Job Openings
JR-108091 Site Reliability Engineer WQ
About the job JR-108091 Site Reliability Engineer WQ
Job (Project) Description:
We are looking for a Site Reliability Engineer (SRE) to join our team and help design, build, and maintain scalable, reliable infrastructure and operational processes. This role involves managing infrastructure as code, implementing monitoring and alerting systems, and supporting our production environment to ensure high availability and performance.
Locations:
- Mexico
- Portugal
- Spain
Requirements:
- Strong experience with Linux systems administration (advanced user level);
- Hands-on experience with Infrastructure as Code (Terraform);
- Experience with CI/CD practices and tools;
- Proficiency with Docker and Kubernetes for container orchestration;
- Experience with monitoring and alerting systems (Prometheus, Grafana, Elastic Stack);
- Familiarity with operational practices such as runbooks and on-duty/on-call support
- Experience with RDBMS, knowledge of DML and DDL.
- Python skills at mid level for scripting or automation. Python development background preferred.

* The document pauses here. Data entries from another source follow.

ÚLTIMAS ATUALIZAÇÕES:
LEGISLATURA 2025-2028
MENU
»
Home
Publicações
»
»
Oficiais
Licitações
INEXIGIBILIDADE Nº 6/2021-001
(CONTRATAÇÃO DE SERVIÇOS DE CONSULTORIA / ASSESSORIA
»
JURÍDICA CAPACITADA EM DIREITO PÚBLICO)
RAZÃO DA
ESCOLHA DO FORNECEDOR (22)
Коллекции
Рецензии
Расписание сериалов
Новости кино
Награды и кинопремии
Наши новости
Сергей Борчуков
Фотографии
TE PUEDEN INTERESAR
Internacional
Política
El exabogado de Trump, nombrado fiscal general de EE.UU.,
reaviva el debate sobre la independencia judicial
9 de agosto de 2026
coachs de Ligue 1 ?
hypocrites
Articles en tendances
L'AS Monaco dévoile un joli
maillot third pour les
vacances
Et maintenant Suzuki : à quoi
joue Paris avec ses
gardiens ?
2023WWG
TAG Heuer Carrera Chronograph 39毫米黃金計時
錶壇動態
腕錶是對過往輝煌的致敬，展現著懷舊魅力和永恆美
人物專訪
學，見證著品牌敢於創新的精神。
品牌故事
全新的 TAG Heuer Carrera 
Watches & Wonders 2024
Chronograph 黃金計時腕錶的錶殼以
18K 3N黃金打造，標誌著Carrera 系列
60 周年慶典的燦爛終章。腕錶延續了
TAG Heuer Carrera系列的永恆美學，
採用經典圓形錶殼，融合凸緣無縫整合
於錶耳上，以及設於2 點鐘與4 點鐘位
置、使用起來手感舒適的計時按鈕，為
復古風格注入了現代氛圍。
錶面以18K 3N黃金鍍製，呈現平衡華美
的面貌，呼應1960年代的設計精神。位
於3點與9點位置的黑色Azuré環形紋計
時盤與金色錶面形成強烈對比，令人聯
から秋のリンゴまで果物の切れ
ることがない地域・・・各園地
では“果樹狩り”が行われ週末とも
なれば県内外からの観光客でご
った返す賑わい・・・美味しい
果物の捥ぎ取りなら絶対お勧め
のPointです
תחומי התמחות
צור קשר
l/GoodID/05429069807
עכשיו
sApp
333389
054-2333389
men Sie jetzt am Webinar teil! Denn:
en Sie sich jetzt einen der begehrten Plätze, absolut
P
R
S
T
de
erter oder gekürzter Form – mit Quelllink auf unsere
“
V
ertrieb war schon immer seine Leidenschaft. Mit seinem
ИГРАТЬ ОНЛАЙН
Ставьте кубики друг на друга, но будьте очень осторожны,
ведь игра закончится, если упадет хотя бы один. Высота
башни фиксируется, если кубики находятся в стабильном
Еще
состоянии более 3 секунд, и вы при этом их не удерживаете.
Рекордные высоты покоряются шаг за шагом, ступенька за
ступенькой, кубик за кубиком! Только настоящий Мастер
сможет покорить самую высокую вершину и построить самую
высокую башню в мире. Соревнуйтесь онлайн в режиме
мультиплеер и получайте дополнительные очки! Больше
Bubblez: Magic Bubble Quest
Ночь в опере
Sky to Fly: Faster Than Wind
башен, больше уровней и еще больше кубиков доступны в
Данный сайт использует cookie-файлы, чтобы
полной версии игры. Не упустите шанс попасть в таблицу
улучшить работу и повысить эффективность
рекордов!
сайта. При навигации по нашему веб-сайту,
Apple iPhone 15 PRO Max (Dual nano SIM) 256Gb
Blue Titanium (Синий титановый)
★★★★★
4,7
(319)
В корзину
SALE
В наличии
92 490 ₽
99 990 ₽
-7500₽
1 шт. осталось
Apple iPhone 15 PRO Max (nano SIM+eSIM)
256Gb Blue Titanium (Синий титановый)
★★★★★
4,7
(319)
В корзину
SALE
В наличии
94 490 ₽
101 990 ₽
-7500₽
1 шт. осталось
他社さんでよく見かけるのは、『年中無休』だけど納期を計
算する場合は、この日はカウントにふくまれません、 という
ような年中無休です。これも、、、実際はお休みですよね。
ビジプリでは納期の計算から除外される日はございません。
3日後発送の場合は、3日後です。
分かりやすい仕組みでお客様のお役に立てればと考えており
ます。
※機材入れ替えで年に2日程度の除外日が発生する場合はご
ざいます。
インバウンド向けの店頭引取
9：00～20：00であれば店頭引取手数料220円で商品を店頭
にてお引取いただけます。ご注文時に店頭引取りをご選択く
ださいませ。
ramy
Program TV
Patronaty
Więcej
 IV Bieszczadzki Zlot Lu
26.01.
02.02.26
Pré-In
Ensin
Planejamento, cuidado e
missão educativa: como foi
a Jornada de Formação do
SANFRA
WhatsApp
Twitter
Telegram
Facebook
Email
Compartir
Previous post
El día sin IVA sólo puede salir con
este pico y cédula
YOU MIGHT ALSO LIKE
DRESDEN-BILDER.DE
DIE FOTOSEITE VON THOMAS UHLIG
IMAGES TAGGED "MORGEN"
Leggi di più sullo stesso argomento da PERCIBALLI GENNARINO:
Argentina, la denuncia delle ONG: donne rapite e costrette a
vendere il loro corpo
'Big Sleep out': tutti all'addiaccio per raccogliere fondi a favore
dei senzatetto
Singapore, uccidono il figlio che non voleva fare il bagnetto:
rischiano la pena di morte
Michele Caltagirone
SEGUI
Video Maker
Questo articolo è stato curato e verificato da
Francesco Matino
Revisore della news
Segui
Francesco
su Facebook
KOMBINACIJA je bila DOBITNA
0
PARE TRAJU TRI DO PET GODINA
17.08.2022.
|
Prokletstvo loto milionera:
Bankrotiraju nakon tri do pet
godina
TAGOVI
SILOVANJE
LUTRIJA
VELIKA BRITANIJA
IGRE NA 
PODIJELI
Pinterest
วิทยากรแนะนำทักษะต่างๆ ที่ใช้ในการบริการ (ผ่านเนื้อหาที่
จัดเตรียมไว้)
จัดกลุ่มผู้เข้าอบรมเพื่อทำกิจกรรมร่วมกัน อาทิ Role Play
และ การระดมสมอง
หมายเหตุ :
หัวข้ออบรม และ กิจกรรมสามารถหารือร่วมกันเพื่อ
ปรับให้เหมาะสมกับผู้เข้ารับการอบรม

- Familiarity with Kafka for event streaming;
Nice to have
- Basic knowledge of Apache Spark (understanding how it works);
- Familiarity with NoSQL databases like Redis, MongoDB, etc.
Other skills:
- English excellent written and verbal communication skills;
- Ability to work in a global multinational company;
- Good communication skills;
- Ability to lead conversations with both technical and business representatives;
- Proven ability to work both independently and as a part of an international project team.
Job Responsibilities:
- Design, build, and maintain infrastructure using Infrastructure as Code (IaC) tools such as Terraform;
- Implement and manage CI/CD pipelines for application and infrastructure deployment;
- Manage containerized workloads with Docker and Kubernetes (K8s);
- Monitor, troubleshoot, and optimize Linux systems (CPU, processes, I/O, logs);
- Set up and maintain logs, monitoring, and alerting systems using Prometheus, Grafana, Elastic Stack, or similar tools;
- Maintain and improve runbooks for operational support and on-call duties;
- Collaborate with development and operations teams to ensure system reliability, scalability, and security.
What We Offer:
- Benefits will be shared during the initial call.